## Problem statement:
Show every line below where "round" appears.

Stored data entries
----------------------------------------
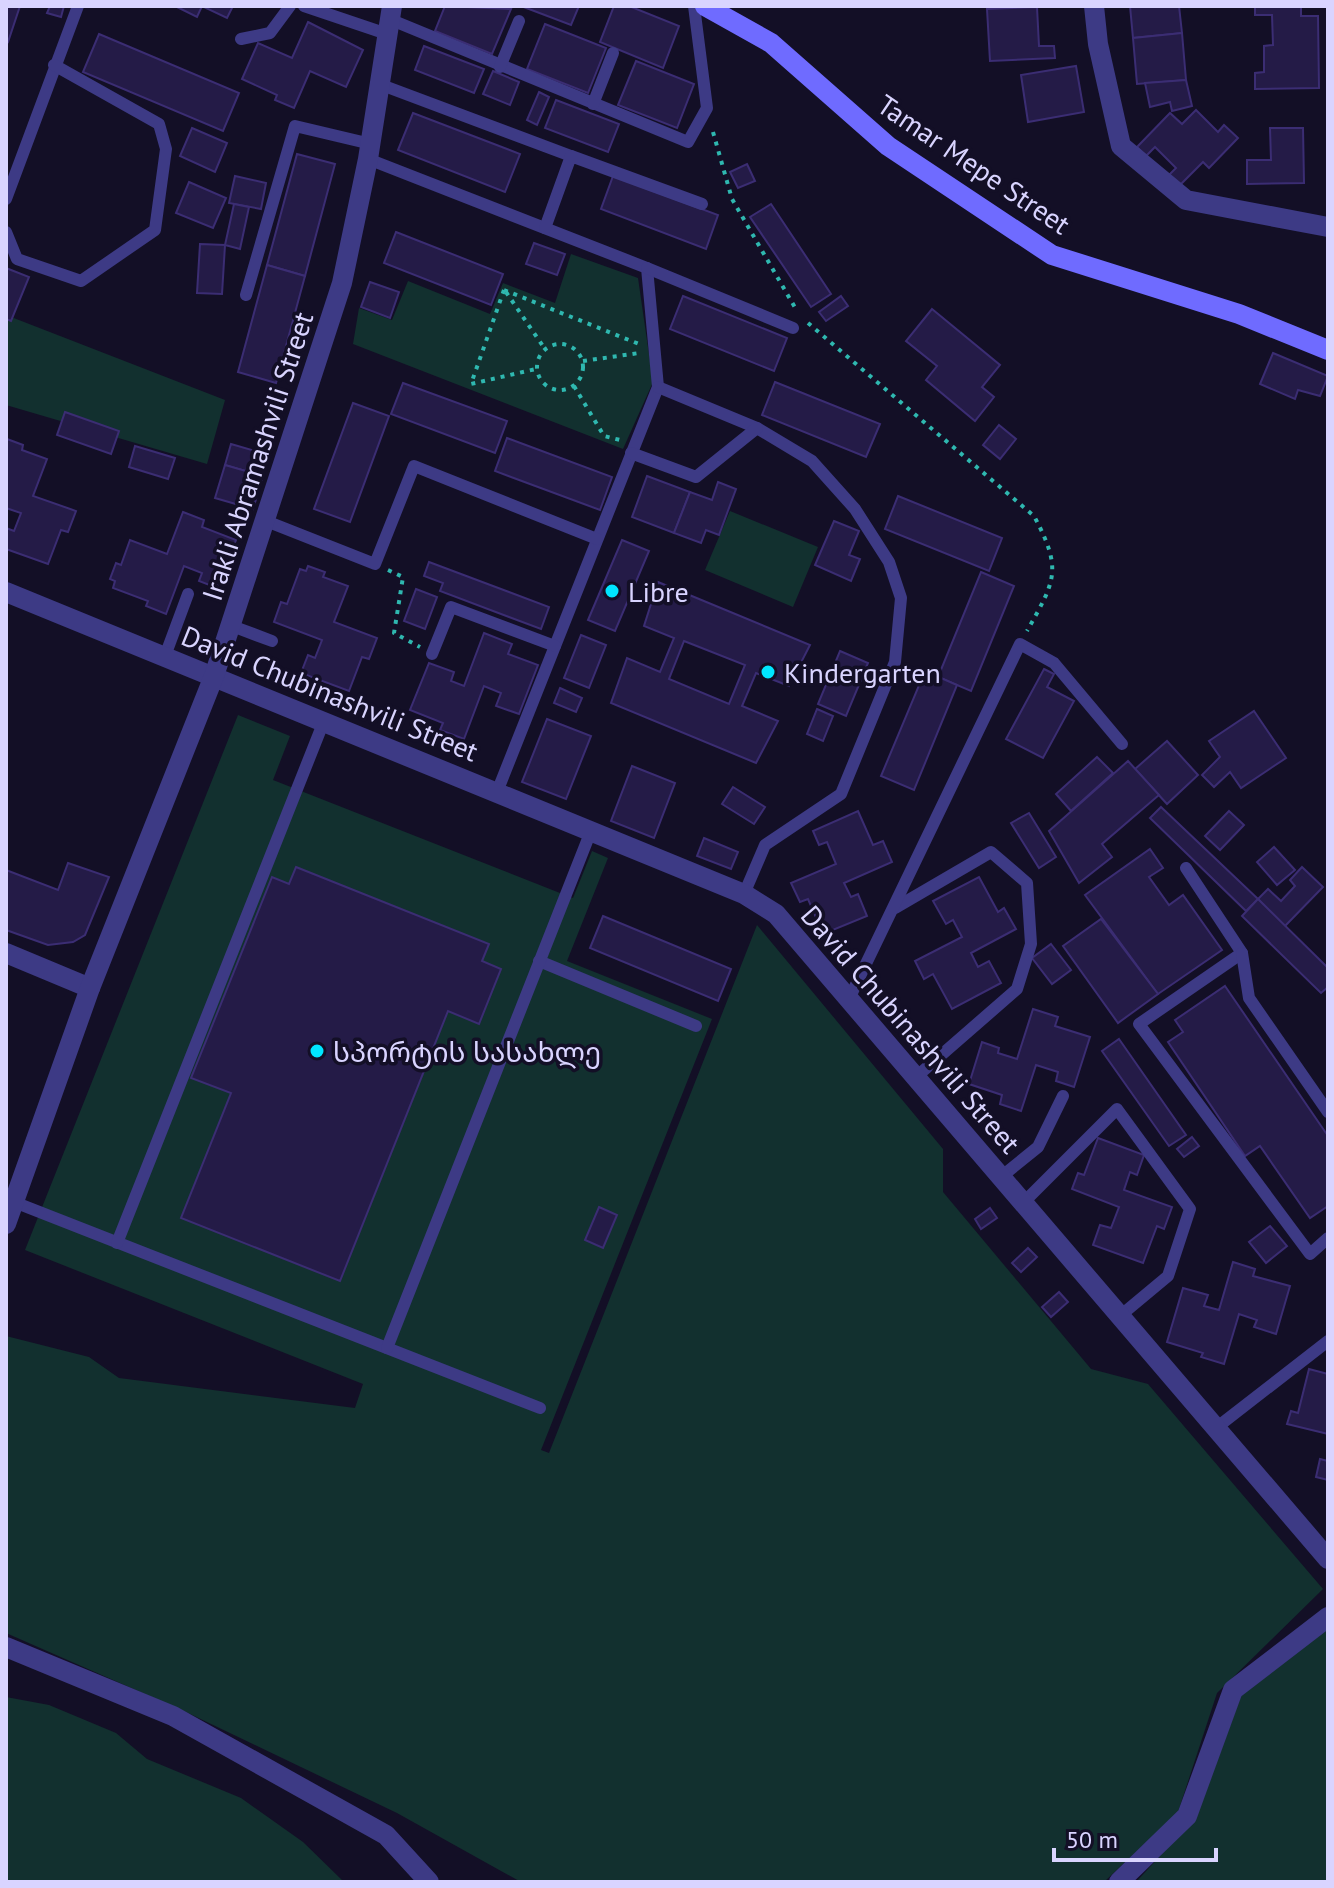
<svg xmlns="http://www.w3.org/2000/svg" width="1334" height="1888" font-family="'PT Sans','Noto Sans Georgian',sans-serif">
  <rect width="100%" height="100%" fill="#130f26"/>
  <g fill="#12302f">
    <path d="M571 254 638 278 653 382 623 449 353 344 359 308 392 320 408 281 490 314 503 283 555 303Z"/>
    <path d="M6 315 225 400 207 464 6 405Z"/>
    <path d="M730 511 818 547 793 607 705 570Z"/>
    <path d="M238 715 290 736 273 780 565 895 573 898 592 851 608 858 567 961 712 1019 541 1450 549 1453 757 925 943 1149V1192L1091 1369 1148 1384 1323 1589 1217 1693 1178 1812 1104 1882H521L397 1813 186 1712 6 1633V1336L89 1357 119 1378 355 1408 363 1384 25 1250Z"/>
    <path d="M1328 1629V1882H1136L1197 1816 1241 1696Z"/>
    <path d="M6 1697 49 1705 116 1733 147 1759 241 1798 303 1842 344 1882H6Z"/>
  </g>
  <g fill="#241b47" stroke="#3b2d73" stroke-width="2" fill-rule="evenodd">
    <path d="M6 6H20L8 42 6 41Z"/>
    <path d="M50 6H64L61 17 47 13Z"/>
    <path d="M175 6H233L227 18 202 6 197 17Z"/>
    <path d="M445 6 511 9 492 54 435 31Z"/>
    <path d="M521 6H579L571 25Z"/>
    <path d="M614 6H629L679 26 663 68 600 42Z"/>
    <path d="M1130 6H1179L1182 33 1133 38Z"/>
    <path d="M1255 6H1301V16H1318L1319 88 1255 89V73L1264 72V46L1273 45 1272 15H1255Z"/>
    <path d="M1037 7 1039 46H1054L1055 58 990 61 987 9Z"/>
    <path d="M308 22 363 50 346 87 310 71 294 108 275 100 277 95 242 79 258 43 292 58Z"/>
    <path d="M545 24 606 48 588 93 527 69Z"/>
    <path d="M1182 33 1186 80 1137 84 1133 38Z"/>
    <path d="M99 34 239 93 223 131 83 72Z"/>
    <path d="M424 46 484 69 474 93 415 70Z"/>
    <path d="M636 61 694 84 677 128 618 105Z"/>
    <path d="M1076 66 1084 112 1028 122 1021 75Z"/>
    <path d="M493 71 519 82 510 105 483 94Z"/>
    <path d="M1186 80 1192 106 1172 111 1170 102 1150 107 1145 83Z"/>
    <path d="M539 92 549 97 537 125 527 120Z"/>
    <path d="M556 100 619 124 608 152 545 128Z"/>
    <path d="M1196 110 1218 132 1224 125 1238 138 1209 168 1203 162 1180 185 1169 175 1176 168 1155 147 1146 156 1137 147 1170 113 1182 124Z"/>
    <path d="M413 113 520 154 505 192 398 150Z"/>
    <path d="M192 128 227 143 215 172 180 156Z"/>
    <path d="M1270 128H1303L1304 183 1247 184V160H1271Z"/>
    <path d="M297 154 335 164 305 276 267 265Z"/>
    <path d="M747 164 755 181 738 188 730 172Z"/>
    <path d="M235 176 266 183 261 209 229 203Z"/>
    <path d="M613 176 718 215 706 249 601 209Z"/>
    <path d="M189 182 226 198 213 228 176 213Z"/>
    <path d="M234 204 249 207 240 249 225 245Z"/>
    <path d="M771 204 831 294 811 307 750 217Z"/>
    <path d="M396 232 503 274 491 305 384 263Z"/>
    <path d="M534 243 565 254 557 275 526 264Z"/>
    <path d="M200 244 225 245 222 294 197 293Z"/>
    <path d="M267 265 305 276 276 383 238 372Z"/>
    <path d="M6 268 29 277 11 321 6 319Z"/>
    <path d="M370 282 399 292 390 318 361 307Z"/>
    <path d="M683 296 787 338 774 371 670 329Z"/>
    <path d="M841 296 848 306 826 321 819 312Z"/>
    <path d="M932 309 1000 365 982 387 994 397 975 421 926 380 937 366 906 341Z"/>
    <path d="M1273 353 1328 376 1320 396 1298 390 1295 399 1260 384Z"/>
    <path d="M775 382 880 424 866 457 762 415Z"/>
    <path d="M403 383 507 421 495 453 391 414Z"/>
    <path d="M353 403 389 416 350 522 314 509Z"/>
    <path d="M65 412 119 431 111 454 57 435Z"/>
    <path d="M999 425 1016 439 1000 459 983 445Z"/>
    <path d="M507 438 612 477 600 510 495 471Z"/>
    <path d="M7 439 23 445 22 450 47 459 33 496 76 511 68 532 61 530 48 564 6 549V528L14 531 21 513 6 508Z"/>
    <path d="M231 444 262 453 256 474 225 465Z"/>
    <path d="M135 446 175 458 168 479 129 467Z"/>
    <path d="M225 465 263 476 253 509 215 498Z"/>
    <path d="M647 476 690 492 674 533 632 517Z"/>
    <path d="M718 482 736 489 719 535 706 530 701 543 674 533 690 492 712 500Z"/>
    <path d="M898 496 1002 538 989 571 885 529Z"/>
    <path d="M183 512 204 520 202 527 236 540 217 588 199 581 202 573 184 566 166 614 146 606 148 601 113 588 115 581 110 579 116 563 121 565 130 540 167 554Z"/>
    <path d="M834 521 859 531 849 555 860 559 851 581 815 565Z"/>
    <path d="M622 540 649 551 615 631 588 620Z"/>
    <path d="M429 562 549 607 541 629 440 591 443 583 424 576Z"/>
    <path d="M308 566 325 572 323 577 348 586 334 622 377 638 369 659 362 657 349 691 301 673 308 655 315 658 322 640 274 622 281 602 287 604 300 569 306 571Z"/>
    <path d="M981 572 1014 586 971 691 938 677Z"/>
    <path d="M658 582 810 645 789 686 756 673 742 706 778 721 756 763 611 703 627 658 660 672 674 638 644 626ZM684 641 745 665 729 704 669 679Z"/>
    <path d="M416 589 437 597 425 629 404 621Z"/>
    <path d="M484 633 512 644 508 654 538 665 519 714 496 706 501 693 484 686 464 739 440 730 443 723 410 710 429 663 454 672 451 681 464 686Z"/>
    <path d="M581 635 606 645 589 688 564 678Z"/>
    <path d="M840 651 868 663 846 716 818 704Z"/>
    <path d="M1044 669 1054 674 1047 687 1074 701 1043 758 1006 739Z"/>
    <path d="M925 671 957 685 914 790 881 776Z"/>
    <path d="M560 688 582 698 576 712 554 703Z"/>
    <path d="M817 709 833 716 823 741 807 734Z"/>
    <path d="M1254 711 1286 758 1241 788 1230 772 1214 787 1202 775 1220 757 1209 741Z"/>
    <path d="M547 719 591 736 566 799 522 782Z"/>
    <path d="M1167 741 1198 775 1167 804 1135 769Z"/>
    <path d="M1097 757 1113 773 1071 811 1056 794Z"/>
    <path d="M1128 761 1159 795 1102 844 1112 857 1079 883 1049 831Z"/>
    <path d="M632 766 675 783 654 838 611 821Z"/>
    <path d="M733 787 765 807 754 824 722 804Z"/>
    <path d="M1161 807 1258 899 1246 911 1150 818Z"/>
    <path d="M858 811 873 845 883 841 892 862 844 883 851 897 858 894 867 916 823 934 808 899 800 902 791 883 836 864 827 842 819 845 813 831Z"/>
    <path d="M1229 811 1244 825 1220 850 1205 836Z"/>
    <path d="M1029 813 1056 857 1039 868 1011 823Z"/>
    <path d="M704 838 738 852 731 869 697 856Z"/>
    <path d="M1274 847 1295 870 1277 885 1257 862Z"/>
    <path d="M1150 849 1163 868 1149 877 1169 905 1183 895 1222 950 1158 994 1085 895Z"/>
    <path d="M68 863 109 877 85 935 73 942 48 945 6 930V870L58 890Z"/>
    <path d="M296 867 489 944 482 961 501 969 479 1024 448 1011 340 1281 181 1218 231 1093 191 1078 272 877 289 884Z"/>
    <path d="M1302 867 1323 887 1285 926 1258 899 1268 889 1281 901 1295 886 1290 880Z"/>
    <path d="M979 877 998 912 1004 908 1016 929 971 953 978 967 989 961 1001 983 952 1009 933 974 924 979 915 961 962 937 953 920 946 924 933 901Z"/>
    <path d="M1258 899 1328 968V987L1321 993 1242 916Z"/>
    <path d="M603 916 731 969 718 1001 590 948Z"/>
    <path d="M1101 919 1158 994 1118 1023 1063 946Z"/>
    <path d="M1051 944 1071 970 1052 984 1032 958Z"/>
    <path d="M1225 986 1328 1136V1206L1310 1218 1260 1146 1245 1156 1168 1042 1183 1032 1175 1020Z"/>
    <path d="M1033 1009 1058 1017 1055 1026 1090 1037 1074 1087 1056 1081 1058 1072 1036 1065 1021 1111 1000 1104 1002 1095 969 1084 982 1042 999 1048 998 1053 1017 1059Z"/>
    <path d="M1119 1039 1186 1135 1169 1146 1102 1051Z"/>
    <path d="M1192 1137 1199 1146 1184 1157 1177 1149Z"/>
    <path d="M1098 1138 1144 1155 1137 1175 1130 1172 1124 1190 1172 1207 1164 1229 1157 1226 1143 1263 1093 1245 1100 1225 1111 1228 1119 1207 1072 1189 1078 1173 1084 1175Z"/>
    <path d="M599 1207 617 1215 603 1248 585 1240Z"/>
    <path d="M990 1208 997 1218 981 1229 975 1219Z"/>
    <path d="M1270 1226 1287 1246 1266 1263 1249 1242Z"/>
    <path d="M1028 1248 1037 1257 1021 1272 1012 1263Z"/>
    <path d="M1233 1262 1255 1269 1253 1276 1290 1286 1276 1334 1254 1327 1257 1320 1239 1314 1224 1364 1201 1357 1203 1353 1167 1342 1183 1288 1208 1295 1204 1306 1219 1310Z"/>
    <path d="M1059 1292 1068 1302 1051 1317 1042 1307Z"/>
    <path d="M1309 1369 1328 1374V1434L1287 1424 1291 1411 1298 1413Z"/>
    <path d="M1320 1459 1328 1461V1480L1316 1477Z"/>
  </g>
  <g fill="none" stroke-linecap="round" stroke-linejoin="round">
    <g stroke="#2fb8b0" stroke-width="4" stroke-dasharray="4 6" stroke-linecap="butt">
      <path d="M713 132 732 199 797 311"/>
      <path d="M504 290 639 344"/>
      <path d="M504 290 471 384 536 369"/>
      <path d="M506 292 545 349"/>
      <path d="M808 323 1034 516C1063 570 1055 581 1027 631"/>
      <circle cx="560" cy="367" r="23"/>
      <path d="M583 361 639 353"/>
      <path d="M574 386 604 436 620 440"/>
      <path d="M388 570 403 577 394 633 420 647"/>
    </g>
    <g stroke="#3d3a85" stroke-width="12">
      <path d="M304 6 387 34"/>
      <path d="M389 19 688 142 707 108 694 6"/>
      <path d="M241 39 270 33 290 6"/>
      <path d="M500 67 519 21"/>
      <path d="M379 84 571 156"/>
      <path d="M593 104 613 53"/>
      <path d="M368 159 647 268 658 387 497 792"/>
      <path d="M6 199 78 6"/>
      <path d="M545 228 571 156 702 204"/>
      <path d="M6 232 17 259 81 281 155 230 166 149 159 124 54 65"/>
      <path d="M647 268 793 328"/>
      <path d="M246 295 295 126 371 144"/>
      <path d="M658 387 757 428 812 461 855 509 889 562 901 598 895 662 841 794 765 845 744 894"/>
      <path d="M631 453 696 477 757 428"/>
      <path d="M266 521 375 564 414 466 597 539"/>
      <path d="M232 626 272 641"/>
      <path d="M432 654 451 607 555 646"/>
      <path d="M165 656 188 594"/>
      <path d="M1186 868 1242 953 1139 1024 1310 1254 1328 1238"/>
      <path d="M895 908 991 852 1027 883 1031 944 1017 989 916 1077"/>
      <path d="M1242 953 1249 998 1328 1112"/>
      <path d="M539 961 696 1026"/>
      <path d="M849 999 1020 644 1054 663 1122 744"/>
      <path d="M1001 1177 1038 1147 1063 1096"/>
      <path d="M14 1202 540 1408"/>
      <path d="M1023 1203 1117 1109 1190 1209 1168 1276 1120 1316"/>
      <path d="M117 1243 324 721"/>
      <path d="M387 1348 591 831"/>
      <path d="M1216 1428 1328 1341"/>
    </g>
    <g stroke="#3d3a85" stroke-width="20">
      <path d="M1094 6 1098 44 1121 146 1186 200 1328 227"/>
      <path d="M6 592 744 894 776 914 1328 1559"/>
      <path d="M6 953 90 988"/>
      <path d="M6 1224 90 988 214 676 342 283 368 159 392 6"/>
      <path d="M6 1647 173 1716 386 1835 429 1882"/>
      <path d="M1119 1882 1187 1816 1233 1690 1328 1617"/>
    </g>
    <path stroke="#6f6bff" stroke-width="20" d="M705 6 771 43 888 146 1052 255 1239 314 1328 350"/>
  </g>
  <g fill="#00e5ff" stroke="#130f26" stroke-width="3">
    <circle cx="612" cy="591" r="8"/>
    <circle cx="768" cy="672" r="8"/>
    <circle cx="317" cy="1051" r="8"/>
  </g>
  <g text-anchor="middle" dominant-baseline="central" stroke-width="7" stroke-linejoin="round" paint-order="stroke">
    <g font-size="28" fill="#d9d4ff" stroke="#130f26">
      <text transform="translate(974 164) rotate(34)">Tamar Mepe Street</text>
      <text transform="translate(257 456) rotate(-72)">Irakli Abramashvili Street</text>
      <text transform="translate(330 693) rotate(22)">David Chubinashvili Street</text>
      <text transform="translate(911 1029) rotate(49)">David Chubinashvili Street</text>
    </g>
    <g font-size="28" fill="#d9d4ff" stroke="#130f26" text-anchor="start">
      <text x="628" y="591">Libre</text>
      <text x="784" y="672">Kindergarten</text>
      <text x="333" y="1051">სპორტის სასახლე</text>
    </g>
  </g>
  <rect width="1334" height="1888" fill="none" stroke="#d9d4ff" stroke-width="16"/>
  <path d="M1054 1848v12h162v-12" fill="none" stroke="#d9d4ff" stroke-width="4"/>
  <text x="1066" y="1848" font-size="24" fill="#d9d4ff" stroke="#130f26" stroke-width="6" paint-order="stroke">50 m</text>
</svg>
----------------------------------------
## Result for this exercise:
  <g fill="none" stroke-linecap="round" stroke-linejoin="round">
  <g text-anchor="middle" dominant-baseline="central" stroke-width="7" stroke-linejoin="round" paint-order="stroke">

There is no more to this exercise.